There is no doubt that depression is complex. Everyone who has experienced depression does so differently, at various times in their lives, and with varying frequency and severity. The World Health Organisation (WHO) estimates that 5% of adults suffer from depression, equating to approximately 280 million people globally.
Disease versus disorder
Many hypotheses underpin that depression is a disorder. This thinking is not new and is certainly gaining momentum, with the caveat that more research is required.
It can be a helpful shift to thinking of depression as a disorder. Researchers believe that the change in reframing depression can give you more control over the outcome.
Four factors that point toward a disorder
In general, four common factors are thought to contribute to experiencing depression.
The first originates from prehistoric times, when limited resources, such as food supplies, created social competition. Today, this social competition continues with the need to be competitive in most aspects of our lives. Then if results are unsuccessful, a loss of motivation and depression can set in.
The second relates to the setting of unrealistic life goals. Depression sets in by creating a feeling of detachment – Mother Nature’s way of telling us to set realistic goals.
Social exclusion is the third factor, a pertinent term as many of us find ourselves recovering from the COVID pandemic. We need to be included in our social circles and communities to satisfy our need for human connection. Individuals who feel socially excluded may signal to friends and family that they need additional support by changing their mood and becoming detached from daily life.

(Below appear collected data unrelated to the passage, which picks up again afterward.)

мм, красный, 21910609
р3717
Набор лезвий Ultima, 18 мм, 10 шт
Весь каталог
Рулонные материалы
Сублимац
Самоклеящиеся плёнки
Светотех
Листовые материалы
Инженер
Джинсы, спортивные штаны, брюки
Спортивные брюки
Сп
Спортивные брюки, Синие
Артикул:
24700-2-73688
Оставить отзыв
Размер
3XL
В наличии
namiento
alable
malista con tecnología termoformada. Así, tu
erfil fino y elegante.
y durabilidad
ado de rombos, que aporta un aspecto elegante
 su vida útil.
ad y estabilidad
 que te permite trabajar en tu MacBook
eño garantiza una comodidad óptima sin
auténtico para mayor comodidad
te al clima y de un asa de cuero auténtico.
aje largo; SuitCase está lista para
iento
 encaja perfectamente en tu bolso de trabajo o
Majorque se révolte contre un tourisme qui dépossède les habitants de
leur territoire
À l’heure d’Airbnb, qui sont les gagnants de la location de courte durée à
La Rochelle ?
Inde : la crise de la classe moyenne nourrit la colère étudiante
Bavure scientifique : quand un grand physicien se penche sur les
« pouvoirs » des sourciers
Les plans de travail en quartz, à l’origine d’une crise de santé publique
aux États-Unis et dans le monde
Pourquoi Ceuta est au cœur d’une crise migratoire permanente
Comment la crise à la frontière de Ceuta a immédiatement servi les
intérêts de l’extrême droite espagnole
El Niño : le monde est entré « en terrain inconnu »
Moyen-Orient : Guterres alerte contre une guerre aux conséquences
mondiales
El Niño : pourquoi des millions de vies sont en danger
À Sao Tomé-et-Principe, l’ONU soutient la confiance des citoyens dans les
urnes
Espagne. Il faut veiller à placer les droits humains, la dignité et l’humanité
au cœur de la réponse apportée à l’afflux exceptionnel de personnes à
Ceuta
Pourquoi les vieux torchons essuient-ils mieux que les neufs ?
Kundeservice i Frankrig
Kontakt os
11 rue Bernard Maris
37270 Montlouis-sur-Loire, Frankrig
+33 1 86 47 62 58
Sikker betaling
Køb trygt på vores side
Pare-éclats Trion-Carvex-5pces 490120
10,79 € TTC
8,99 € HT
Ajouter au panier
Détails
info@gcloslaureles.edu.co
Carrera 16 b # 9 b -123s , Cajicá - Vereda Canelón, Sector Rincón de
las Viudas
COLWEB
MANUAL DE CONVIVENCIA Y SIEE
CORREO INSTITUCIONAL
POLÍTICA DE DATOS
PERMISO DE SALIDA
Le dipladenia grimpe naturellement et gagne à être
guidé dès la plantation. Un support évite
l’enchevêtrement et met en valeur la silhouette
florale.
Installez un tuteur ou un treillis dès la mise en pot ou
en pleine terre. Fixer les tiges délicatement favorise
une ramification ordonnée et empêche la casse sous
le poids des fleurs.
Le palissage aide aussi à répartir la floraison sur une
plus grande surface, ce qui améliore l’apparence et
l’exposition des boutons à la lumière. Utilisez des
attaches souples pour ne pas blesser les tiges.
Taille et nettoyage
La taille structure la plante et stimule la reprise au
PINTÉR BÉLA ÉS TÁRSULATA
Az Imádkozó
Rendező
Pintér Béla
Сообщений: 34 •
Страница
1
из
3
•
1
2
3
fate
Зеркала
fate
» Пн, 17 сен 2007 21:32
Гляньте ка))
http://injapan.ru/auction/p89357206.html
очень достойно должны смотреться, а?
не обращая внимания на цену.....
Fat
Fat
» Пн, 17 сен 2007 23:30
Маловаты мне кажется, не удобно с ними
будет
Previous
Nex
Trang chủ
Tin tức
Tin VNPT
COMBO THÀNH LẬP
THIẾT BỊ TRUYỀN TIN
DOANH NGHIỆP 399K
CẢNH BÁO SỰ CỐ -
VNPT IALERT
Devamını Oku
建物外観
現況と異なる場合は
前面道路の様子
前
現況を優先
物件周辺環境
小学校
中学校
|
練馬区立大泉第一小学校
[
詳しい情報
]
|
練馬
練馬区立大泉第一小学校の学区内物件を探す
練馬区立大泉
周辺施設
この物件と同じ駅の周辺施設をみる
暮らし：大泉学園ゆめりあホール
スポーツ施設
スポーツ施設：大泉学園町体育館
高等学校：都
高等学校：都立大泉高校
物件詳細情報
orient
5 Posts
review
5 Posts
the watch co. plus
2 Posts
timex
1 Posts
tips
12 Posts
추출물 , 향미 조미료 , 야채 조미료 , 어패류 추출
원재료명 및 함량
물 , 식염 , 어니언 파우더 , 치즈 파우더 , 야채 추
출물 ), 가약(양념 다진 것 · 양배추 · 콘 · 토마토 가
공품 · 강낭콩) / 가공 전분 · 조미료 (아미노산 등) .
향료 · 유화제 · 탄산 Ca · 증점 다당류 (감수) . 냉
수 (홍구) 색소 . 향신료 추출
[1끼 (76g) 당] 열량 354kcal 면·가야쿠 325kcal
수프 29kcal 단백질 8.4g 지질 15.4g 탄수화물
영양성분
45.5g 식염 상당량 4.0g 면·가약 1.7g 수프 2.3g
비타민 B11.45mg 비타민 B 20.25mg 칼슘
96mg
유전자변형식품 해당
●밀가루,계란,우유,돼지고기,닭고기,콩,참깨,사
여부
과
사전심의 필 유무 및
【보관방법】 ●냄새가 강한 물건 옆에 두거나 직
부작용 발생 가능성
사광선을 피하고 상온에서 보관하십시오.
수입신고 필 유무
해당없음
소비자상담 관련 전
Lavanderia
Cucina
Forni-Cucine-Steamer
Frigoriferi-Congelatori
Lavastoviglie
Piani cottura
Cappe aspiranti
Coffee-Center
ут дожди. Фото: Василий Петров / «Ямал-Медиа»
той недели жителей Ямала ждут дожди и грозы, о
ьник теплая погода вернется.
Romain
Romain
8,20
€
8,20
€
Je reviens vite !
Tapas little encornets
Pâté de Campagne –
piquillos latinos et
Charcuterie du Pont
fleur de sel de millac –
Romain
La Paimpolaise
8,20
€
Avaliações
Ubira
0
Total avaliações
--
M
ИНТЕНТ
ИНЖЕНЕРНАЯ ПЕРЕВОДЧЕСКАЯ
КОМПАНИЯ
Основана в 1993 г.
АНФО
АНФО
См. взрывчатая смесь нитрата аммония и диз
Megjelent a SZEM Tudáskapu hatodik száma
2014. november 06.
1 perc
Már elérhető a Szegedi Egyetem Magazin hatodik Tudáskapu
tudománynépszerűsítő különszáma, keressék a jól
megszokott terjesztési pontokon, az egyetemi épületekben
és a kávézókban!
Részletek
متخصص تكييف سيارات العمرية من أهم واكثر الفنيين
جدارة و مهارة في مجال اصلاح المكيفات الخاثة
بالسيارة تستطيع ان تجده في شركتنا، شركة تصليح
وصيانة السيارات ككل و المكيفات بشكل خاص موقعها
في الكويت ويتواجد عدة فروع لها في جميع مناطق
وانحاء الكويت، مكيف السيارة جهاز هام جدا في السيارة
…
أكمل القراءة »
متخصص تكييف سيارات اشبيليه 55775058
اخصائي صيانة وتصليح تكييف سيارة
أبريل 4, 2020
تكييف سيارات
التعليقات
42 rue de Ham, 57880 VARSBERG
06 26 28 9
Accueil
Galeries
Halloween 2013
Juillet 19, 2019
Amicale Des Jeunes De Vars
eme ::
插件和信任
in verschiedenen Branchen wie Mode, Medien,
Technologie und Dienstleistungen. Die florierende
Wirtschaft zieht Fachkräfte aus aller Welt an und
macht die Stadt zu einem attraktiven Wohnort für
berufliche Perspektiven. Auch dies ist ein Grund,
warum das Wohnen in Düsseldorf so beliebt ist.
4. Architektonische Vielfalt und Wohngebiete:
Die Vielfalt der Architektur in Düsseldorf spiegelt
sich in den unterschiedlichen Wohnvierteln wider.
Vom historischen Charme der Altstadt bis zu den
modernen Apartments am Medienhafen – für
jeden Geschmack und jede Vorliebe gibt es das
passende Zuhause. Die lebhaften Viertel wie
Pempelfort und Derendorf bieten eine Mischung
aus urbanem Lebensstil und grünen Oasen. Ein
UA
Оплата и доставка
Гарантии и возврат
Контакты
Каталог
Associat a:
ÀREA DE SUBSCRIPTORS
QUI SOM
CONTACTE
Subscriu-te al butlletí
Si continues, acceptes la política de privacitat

Rumination is the final factor. Individuals who focus on negative aspects of their lives and their perceived failures experience a loss of motivation. The maladaptive tendency of rumination towards negativity in all aspects of life suggests that an individual may have complex social issues which lead to depression.
A simple question that those experiencing depression should ask themselves is – what is creating a misalignment in my life that has resulted in these feelings?
Understanding the root cause and digging deep to obtain an honest response to what is creating this misalignment will help to understand the next steps in getting support.
What does this reframing mean long term?
This change and reframing of depression and viewing it as part of the human psyche, a disorder, may help see a change in the treatment offered.
It is common to misdiagnose depression and for antidepressants to be prescribed. This is due to the complexity of depression (including symptoms and behavior patterns) and the lack of helpful exploration from a clinical perspective.
There is a clinical need to reframe depression as a signal of misalignment, a disorder, and support the investigation to find the source of the root cause.
Thereby help should be offered to patients by encouraging them to explore their internal beliefs and thinking and to examine their external environment deeper to understand the root cause. This, in turn, can aid progression to a state where the individual can flourish.
This exploration can be facilitated by a trained therapist and/or a structured self-awareness practice using mindfulness and meditation tools.